PROGNOSIS: God’s Weakness Is Stronger Than Human Virtues (l Cor. l:25b)

Step 4: Initial Prognosis (Eternal Solution) – Greet the Savior, Face the Judge
The beatitudes do not affirm poverty, misery, humiliation, or powerlessness (vv. 4-6) as desirable circumstances by which we obtain a blessing. They are undesirable conditions that characterize our life when the good and gracious will of God is not done! They are negative conditions and circumstances where God finds us and from which Christ seeks to deliver. The blessing is God’s redemptive Word that seeks to undo the negative and restore God’s way of reigning, heaven’s will on earth as it is in heaven. The blessing counters cursed situations. “He comes to make His blessings flow far as the curse is found!” Jesus reverses the curse by becoming cursed for us (Gal. 3:13). He endures the negatives of vv. 3-6 and becomes for us an Epiphany of God’s grace through the characteristics of vv. 7-10: mercy, integrity, reconciliation (peacemaker), righteousness (as in making things right again). Or, to say it another way, “He undertakes a great exchange, puts on our human frame, and in return gives us His realm, His glory and His name!” (Lutheran Book of Worship #47, “Let All Together Praise Our God”).

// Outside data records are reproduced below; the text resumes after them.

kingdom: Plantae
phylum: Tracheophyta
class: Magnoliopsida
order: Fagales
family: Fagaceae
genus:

Step 5: Advanced Prognosis (Internal Solution) – Gospelled, Graced, Gifted, Faithed
When we see the blessing as a primal gift and agent of change rather than as a list of virtues, we hear them as Gospel that generates faith and invites discipleship to participate in, suffer with, and identify with the vision of Jesus; so we seek to bless cursed circumstances in order to redeem them and show how God wills and reigns as a genuine Epiphany in the mission of Jesus.

Step 6: Final Prognosis (External Solution) – Disciples of the Kingdom
Blessed by Christ’s redeeming vision, and his deeds on our behalf, we become partners in the redeeming reign and Kingdom of God. God’s Epiphany of good will, mercy and grace makes us disciples of mercy, integrity, reconciliation, and makers of what is righteous. The beatitudes, in effect, turn an “upside down world right side up!” (See Mark Allen Powell’s God with Us, pp. ll9-140, Fortress Press, l995; and Paul Bretscher’s “The World Upside Down or Right Side Up?,” Immanuel Curriculum, Valpo, Ind. 1985).